■ WHAT TO DO
Find the lines below in which the string "root" occurs. Copy each one.

■ GIVEN RECORDS
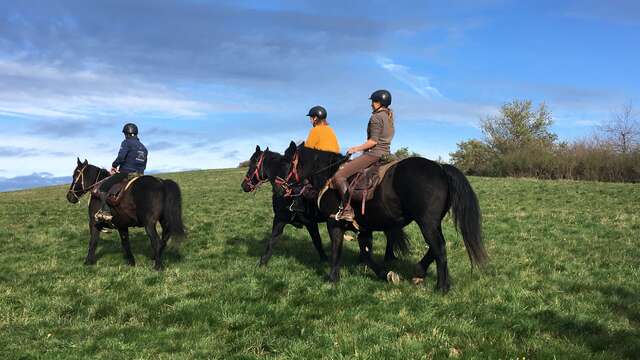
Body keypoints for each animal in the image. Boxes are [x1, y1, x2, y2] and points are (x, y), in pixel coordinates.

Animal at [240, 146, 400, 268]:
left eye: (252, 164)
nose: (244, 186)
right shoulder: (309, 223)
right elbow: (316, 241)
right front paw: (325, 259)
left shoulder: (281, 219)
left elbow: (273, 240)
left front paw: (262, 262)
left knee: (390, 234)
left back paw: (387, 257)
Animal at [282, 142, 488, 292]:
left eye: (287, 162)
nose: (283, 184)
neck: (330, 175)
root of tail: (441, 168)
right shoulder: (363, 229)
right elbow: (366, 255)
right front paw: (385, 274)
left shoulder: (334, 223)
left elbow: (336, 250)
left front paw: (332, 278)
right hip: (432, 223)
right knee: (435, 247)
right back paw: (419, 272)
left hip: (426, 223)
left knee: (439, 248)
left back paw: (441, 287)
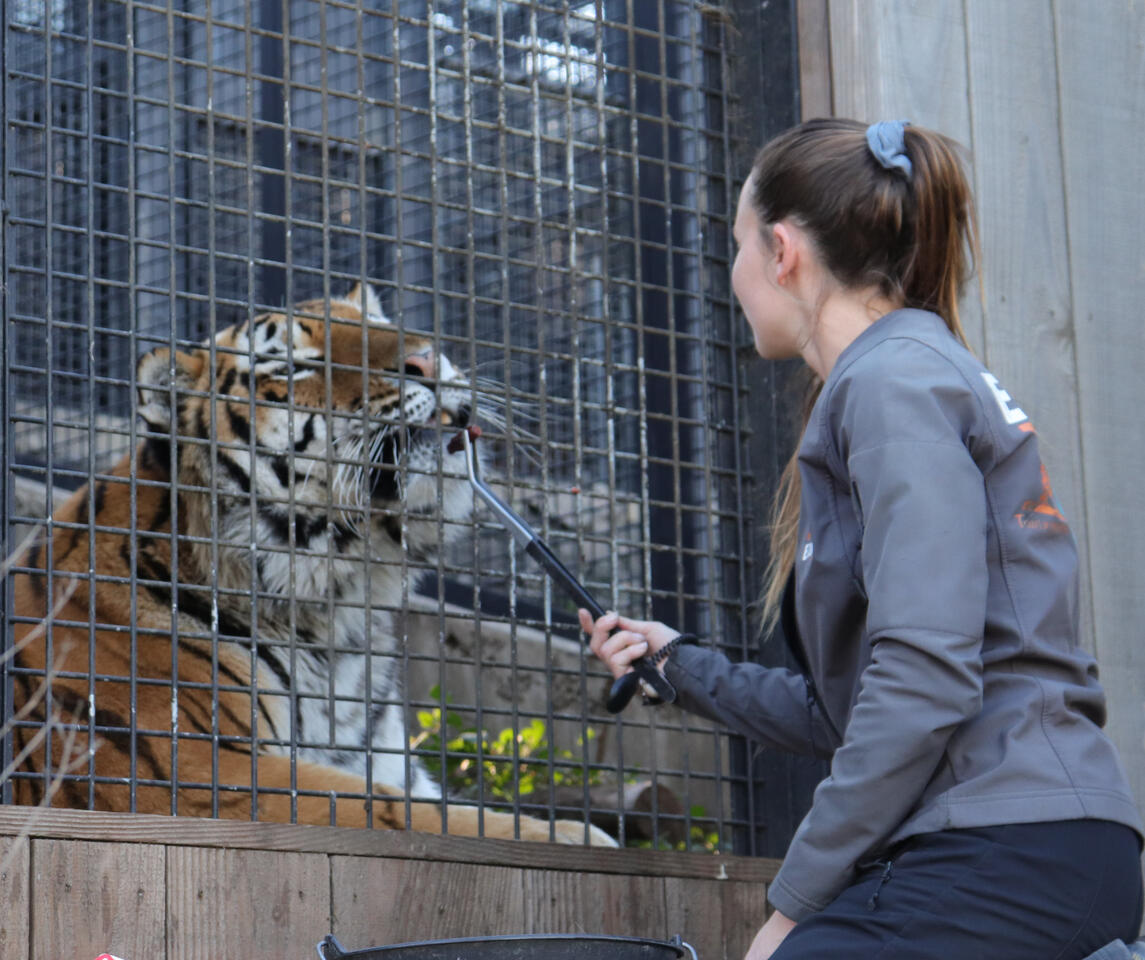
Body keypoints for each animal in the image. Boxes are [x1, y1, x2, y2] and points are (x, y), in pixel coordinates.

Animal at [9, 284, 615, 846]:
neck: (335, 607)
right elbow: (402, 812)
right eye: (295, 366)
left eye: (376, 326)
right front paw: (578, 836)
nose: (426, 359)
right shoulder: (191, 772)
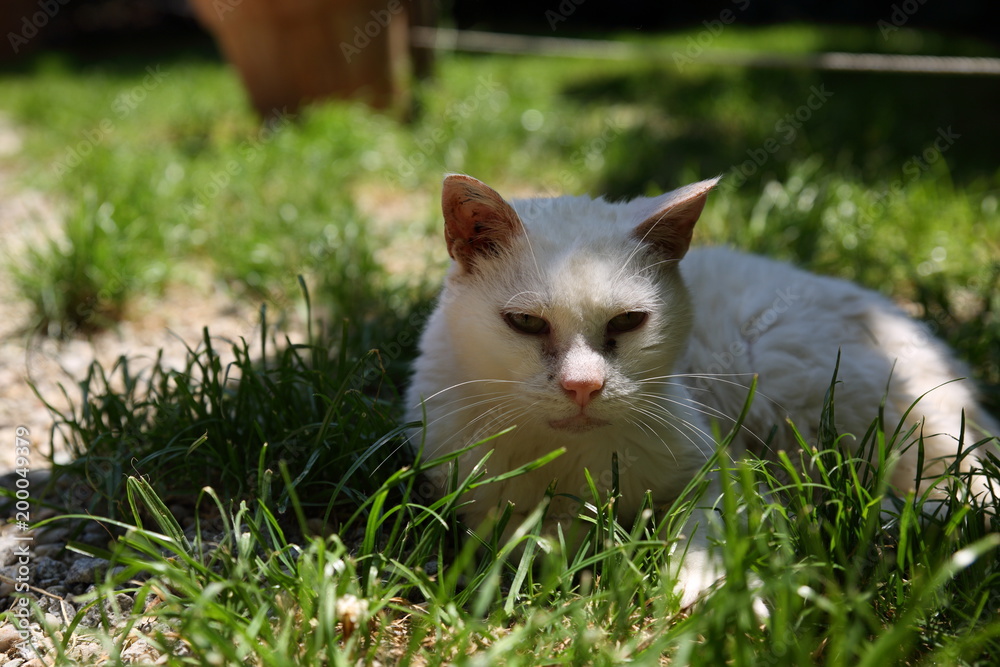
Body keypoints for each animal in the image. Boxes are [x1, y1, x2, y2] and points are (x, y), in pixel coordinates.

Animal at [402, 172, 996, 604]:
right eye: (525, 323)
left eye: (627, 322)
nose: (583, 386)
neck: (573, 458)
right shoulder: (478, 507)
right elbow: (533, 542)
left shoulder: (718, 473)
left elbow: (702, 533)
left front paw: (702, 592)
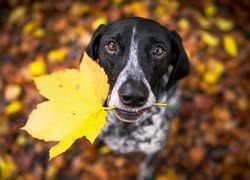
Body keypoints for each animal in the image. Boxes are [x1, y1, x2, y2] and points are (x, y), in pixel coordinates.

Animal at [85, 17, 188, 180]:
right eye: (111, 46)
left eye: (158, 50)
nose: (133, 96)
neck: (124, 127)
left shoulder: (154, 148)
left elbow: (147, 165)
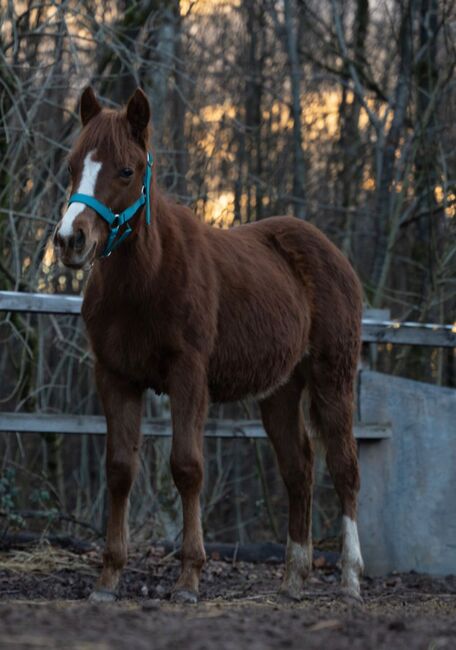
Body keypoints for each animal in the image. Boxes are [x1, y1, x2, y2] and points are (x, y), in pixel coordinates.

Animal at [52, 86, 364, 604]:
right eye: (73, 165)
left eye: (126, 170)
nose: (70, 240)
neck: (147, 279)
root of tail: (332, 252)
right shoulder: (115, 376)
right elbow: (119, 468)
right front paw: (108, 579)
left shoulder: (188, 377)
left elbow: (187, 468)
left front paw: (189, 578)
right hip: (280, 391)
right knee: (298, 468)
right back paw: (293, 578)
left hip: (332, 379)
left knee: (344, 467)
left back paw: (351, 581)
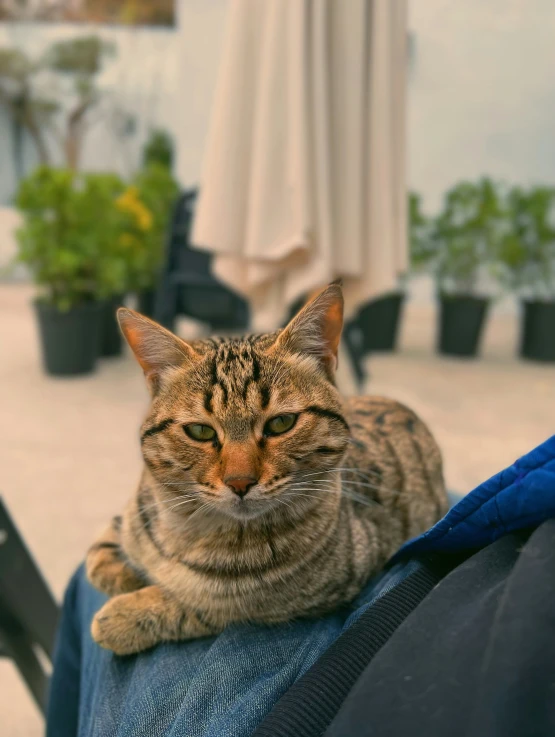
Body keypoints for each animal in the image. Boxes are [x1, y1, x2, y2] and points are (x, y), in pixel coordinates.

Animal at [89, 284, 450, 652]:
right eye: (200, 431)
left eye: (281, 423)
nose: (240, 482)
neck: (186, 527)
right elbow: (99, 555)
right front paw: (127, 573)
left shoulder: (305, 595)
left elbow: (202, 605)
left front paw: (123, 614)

* * *

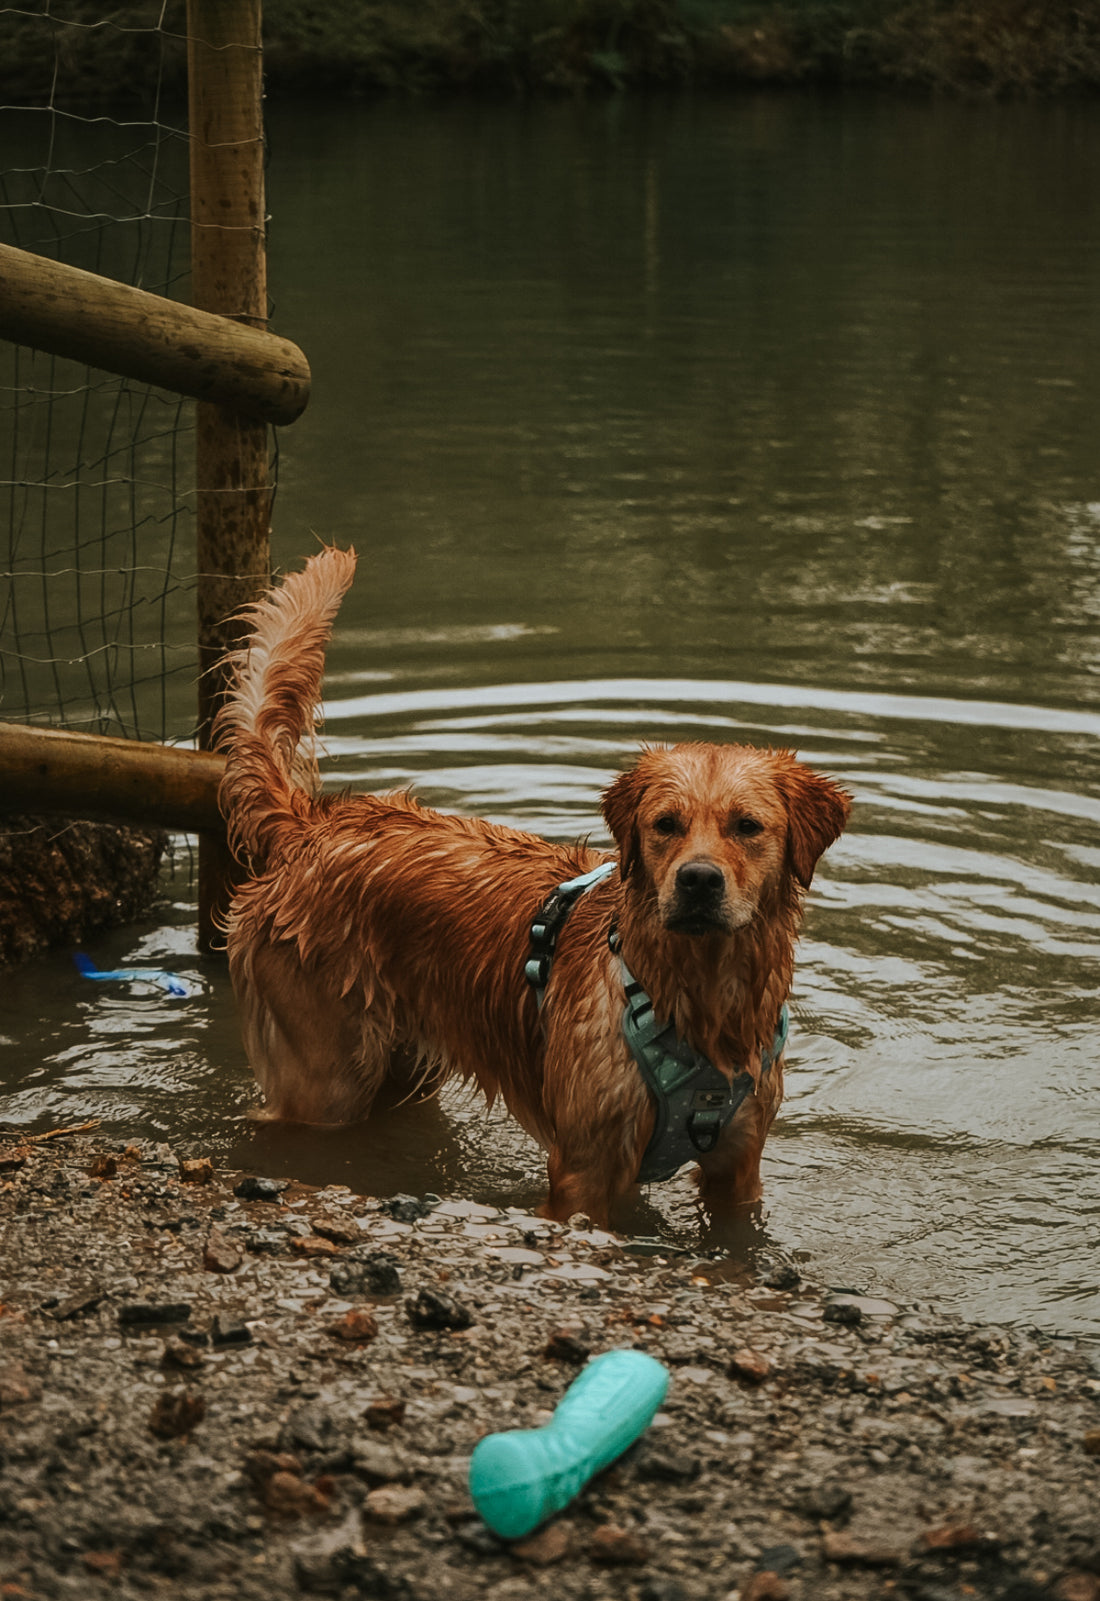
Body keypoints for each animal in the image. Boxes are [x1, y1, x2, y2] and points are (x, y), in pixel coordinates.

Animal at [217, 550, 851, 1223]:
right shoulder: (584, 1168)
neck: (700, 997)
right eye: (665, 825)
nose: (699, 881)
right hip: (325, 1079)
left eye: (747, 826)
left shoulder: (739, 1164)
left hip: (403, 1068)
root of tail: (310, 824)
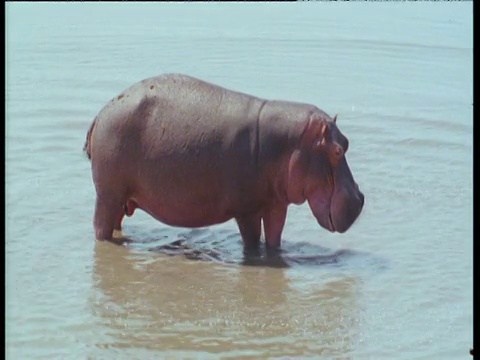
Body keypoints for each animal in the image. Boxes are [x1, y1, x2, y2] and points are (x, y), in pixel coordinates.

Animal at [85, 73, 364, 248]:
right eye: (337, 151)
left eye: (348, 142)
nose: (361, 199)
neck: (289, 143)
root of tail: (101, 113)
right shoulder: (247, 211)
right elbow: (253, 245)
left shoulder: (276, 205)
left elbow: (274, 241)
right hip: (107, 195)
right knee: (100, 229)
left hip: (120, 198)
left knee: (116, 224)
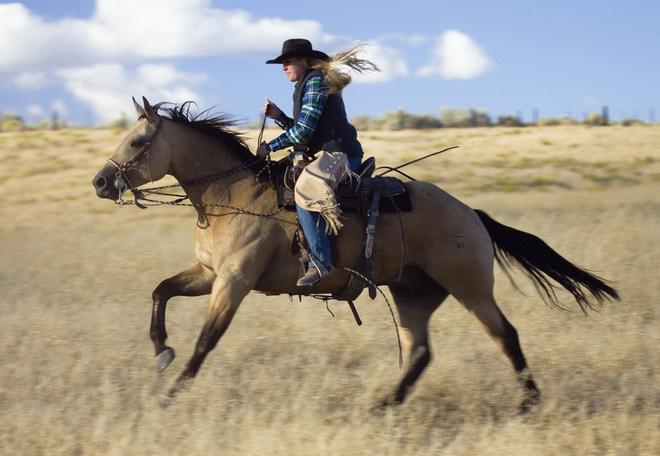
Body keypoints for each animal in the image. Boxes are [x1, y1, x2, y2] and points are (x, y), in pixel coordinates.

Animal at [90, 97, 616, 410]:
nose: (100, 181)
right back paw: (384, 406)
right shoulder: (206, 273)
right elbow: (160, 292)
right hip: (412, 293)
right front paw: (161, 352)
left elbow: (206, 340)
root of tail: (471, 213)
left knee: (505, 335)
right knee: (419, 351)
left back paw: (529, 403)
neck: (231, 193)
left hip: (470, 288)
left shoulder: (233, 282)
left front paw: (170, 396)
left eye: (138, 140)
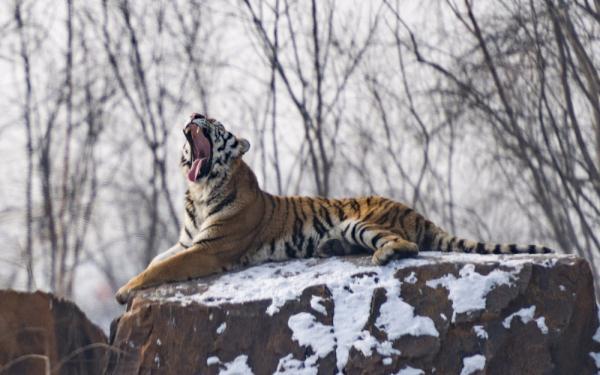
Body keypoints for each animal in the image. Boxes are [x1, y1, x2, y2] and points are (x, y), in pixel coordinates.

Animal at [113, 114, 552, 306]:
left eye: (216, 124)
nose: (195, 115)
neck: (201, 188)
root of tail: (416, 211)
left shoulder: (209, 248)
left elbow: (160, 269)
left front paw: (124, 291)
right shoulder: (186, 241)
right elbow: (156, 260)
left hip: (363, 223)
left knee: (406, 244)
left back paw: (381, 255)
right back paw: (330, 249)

--

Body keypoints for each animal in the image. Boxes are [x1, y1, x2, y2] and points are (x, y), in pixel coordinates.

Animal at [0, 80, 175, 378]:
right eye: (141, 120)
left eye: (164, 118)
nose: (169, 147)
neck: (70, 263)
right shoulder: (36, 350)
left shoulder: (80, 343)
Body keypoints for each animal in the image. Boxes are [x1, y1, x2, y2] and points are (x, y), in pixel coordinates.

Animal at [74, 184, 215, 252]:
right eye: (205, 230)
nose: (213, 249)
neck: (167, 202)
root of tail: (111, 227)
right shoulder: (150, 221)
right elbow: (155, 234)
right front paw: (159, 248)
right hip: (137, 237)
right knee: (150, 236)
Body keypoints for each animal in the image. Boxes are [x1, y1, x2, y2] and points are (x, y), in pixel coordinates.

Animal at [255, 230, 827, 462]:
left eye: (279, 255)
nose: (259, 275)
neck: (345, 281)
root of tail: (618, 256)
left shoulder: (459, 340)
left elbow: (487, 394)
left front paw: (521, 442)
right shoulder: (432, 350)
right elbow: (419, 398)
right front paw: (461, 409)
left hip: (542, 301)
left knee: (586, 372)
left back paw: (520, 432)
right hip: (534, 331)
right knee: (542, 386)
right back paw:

■ RESULT
root of tail: (441, 168)
root of tail: (332, 252)
root of tail: (310, 824)
root of tail: (101, 113)
root of tail: (471, 213)
root of tail: (416, 211)
root of tail: (111, 227)
root of tail: (618, 256)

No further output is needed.